| TASK REQUIREMENTS |
A: Answer these about the post on recording clipping:
(i) To what did the writer connect a scope?
(ii) How far below the maximum value allowed by the WAV format did the recordings peak?
(iii) What does the writer believe is probably the cause of the sloped-clipping effect?
B: Extend the mailing-list post about sound card clipping, starting right after its final sentence.

-- begin PAGE EXTRACT --

[sdiy] Analyzing a Waveform

Glen mclilith at charter.net
Mon Jun 2 11:03:58 CEST 2003


At 04:28 AM 6/2/03 , Fredrik Carlqvist wrote:

>Thunder blasts are fairly loud, at least when nearby, and with a
>powerful low-register content. So it should easily overdrive a simple
>microphone.

In my particular case, it was from the sound card. First, I moved the
microphone inside my room, and connected it with a much shorter cord. I
connected a scope to the output of my pre-amp and watched the waveform, as
I hummed into the microphone. I also watched the display of my wave
recording software, as I recorded the whole thing.

There was a certain point in volume where neither the pre-amp nor the
microphone was clipping, but my recording definitely was. The funny thing
was, my recordings peaked about 15 dB below the maximum value allowed by
the WAV format. It also had that sloped-clipping effect, which I have come
to believe is probably due to capacitive coupling.

It seems that my pre-amp had much more headroom than the input of my sound
card. Darn,  amateur-grade, non-standard,  so-called "line-level" sound
card input---why can't common sound cards be built to accept healthy signal
levels without clipping?

-- end PAGE EXTRACT --
-- begin SUPPLIED INFORMATION --

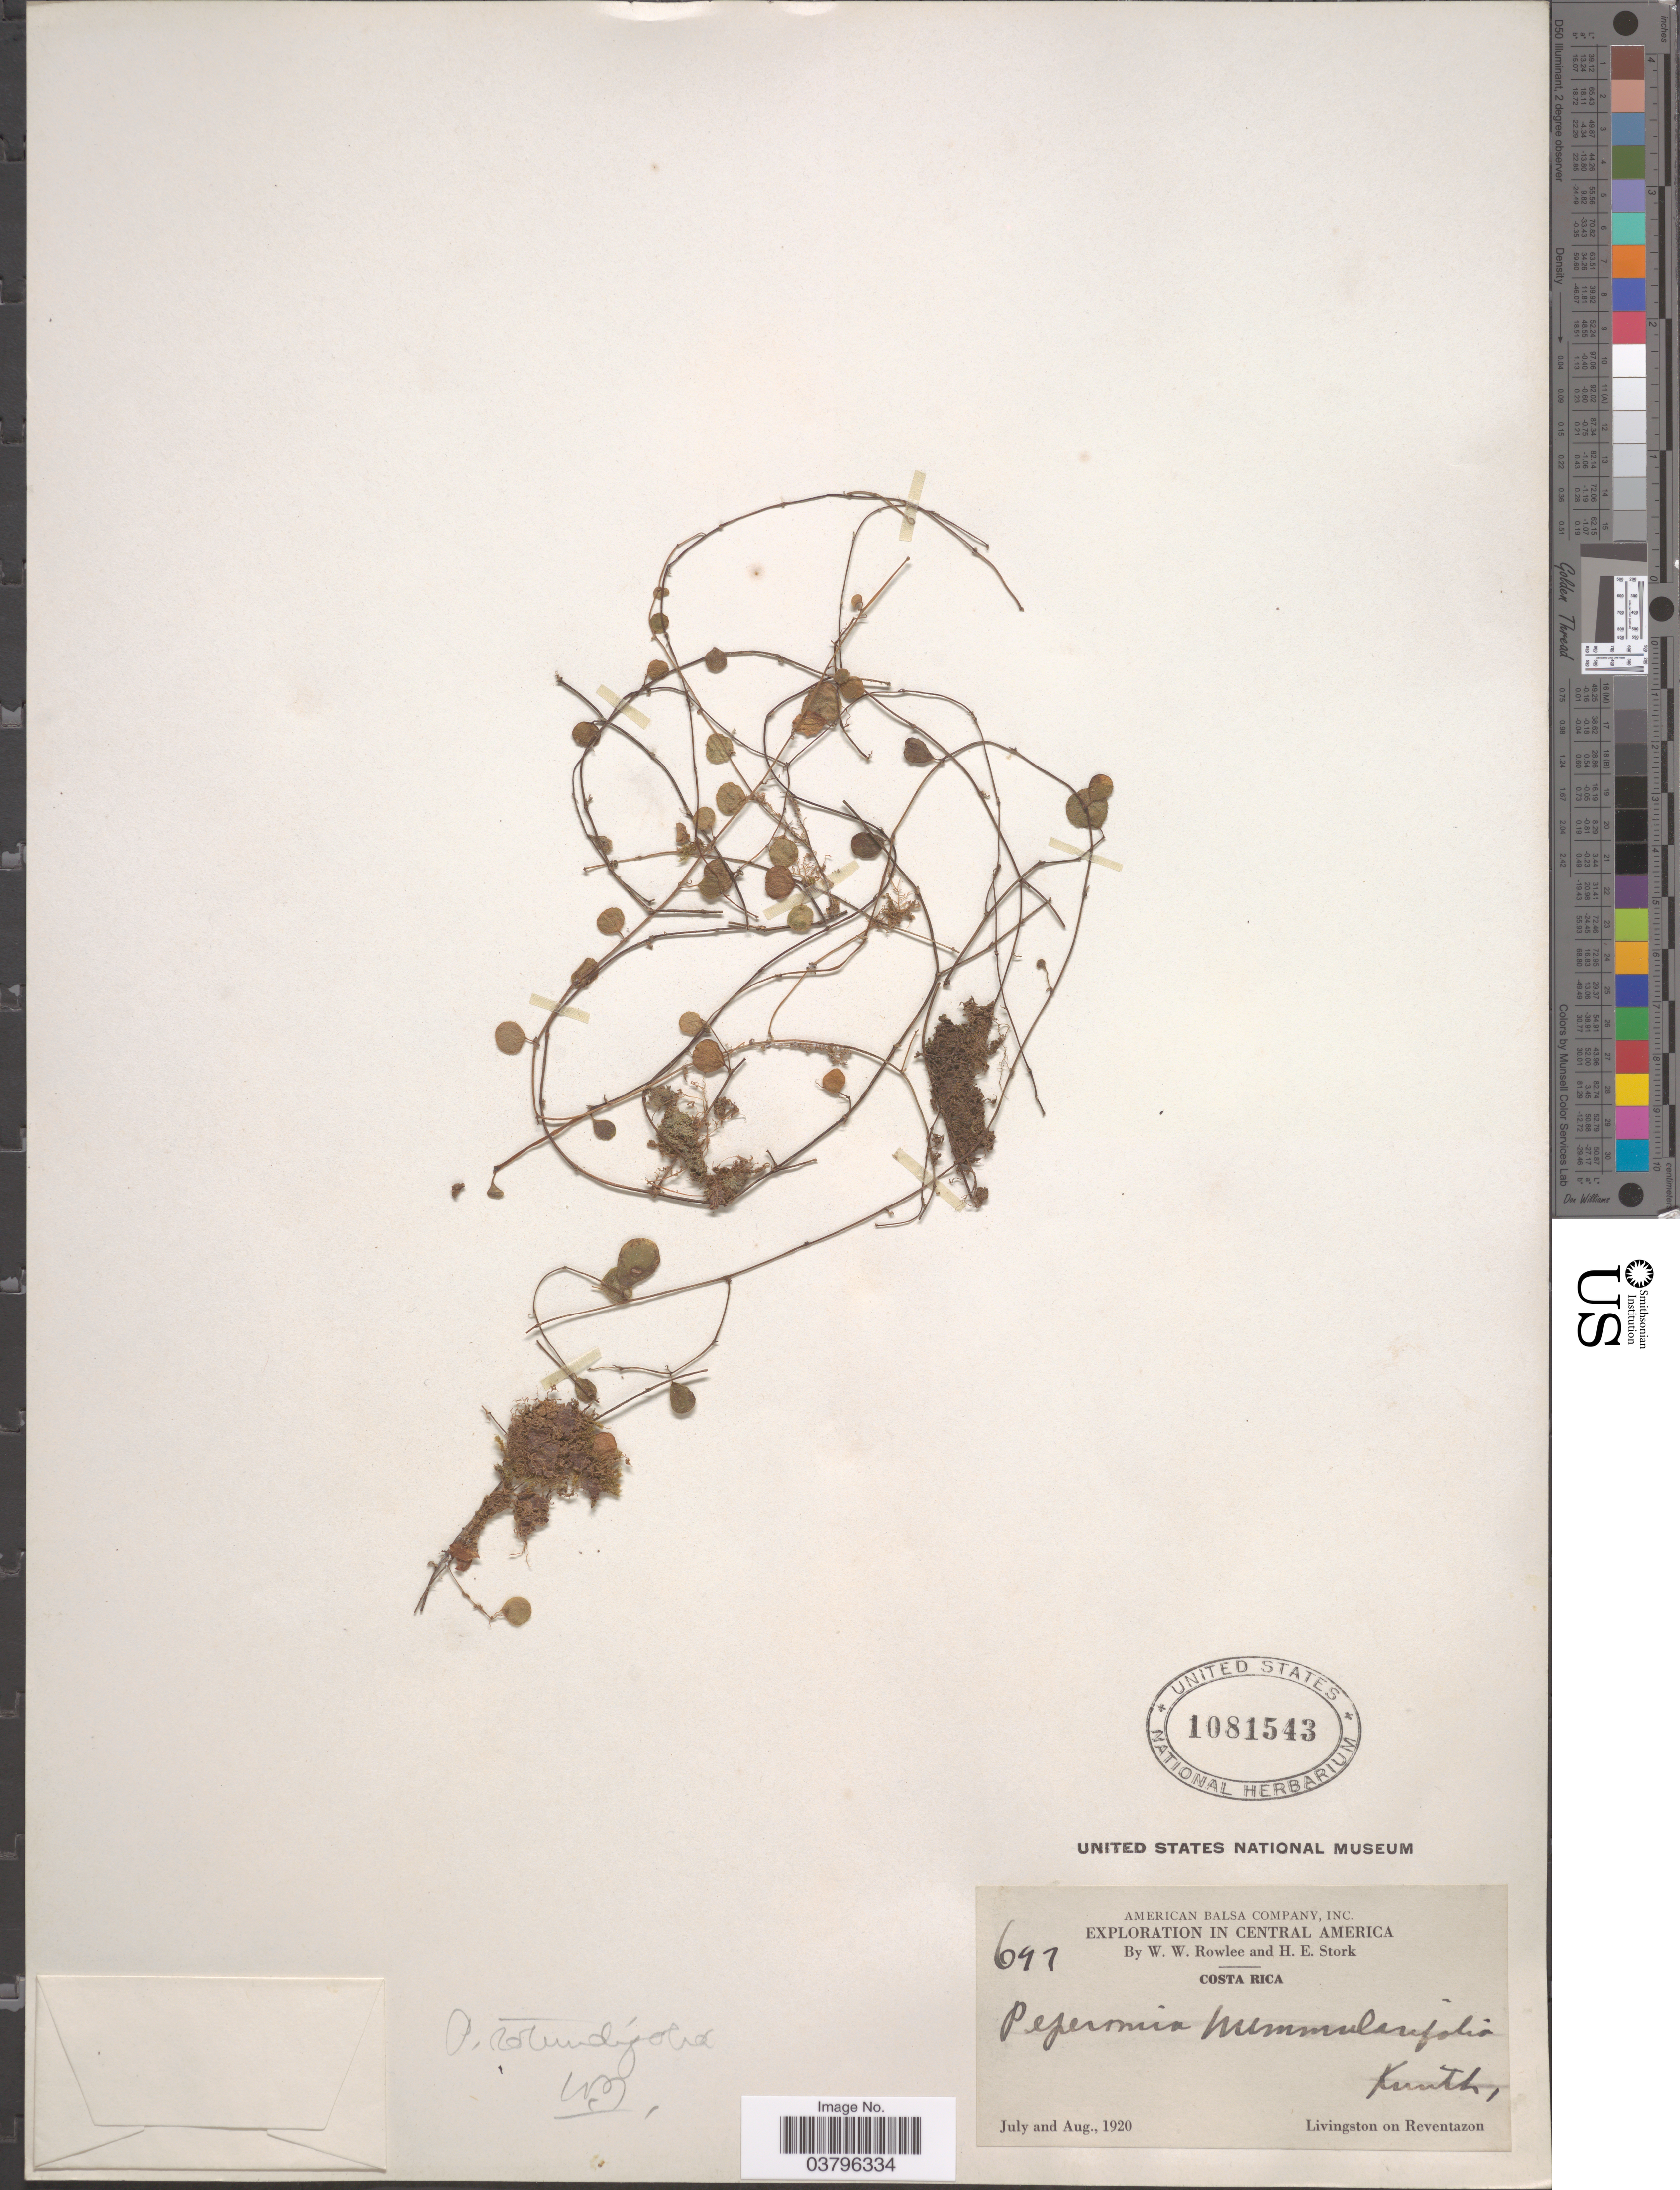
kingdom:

-- end SUPPLIED INFORMATION --

| SET OF ANSWERS |
A:
(i) The output of the pre-amp.
(ii) About 15 dB.
(iii) Capacitive coupling.

B:
Anyway I increased the recording level in Window mixer, to make the WAV
file clip just before the point that my sound card input circuitry clips.
Now I can rest assured that if the recording meter in my software says
"0dB" or less, I won't be clipping the input.

Oh, the microphone also happens to be an instrument microphone, designed
for loud sound sources. I won't say that extremely loud thunder can't make
the microphone clip, but it would take a very loud and local thunderclap to
make it happen. If the lightning is that close, I probably have other
things to worry about.   :)

I want to thank everyone for all their suggestions with this. This is a
great list.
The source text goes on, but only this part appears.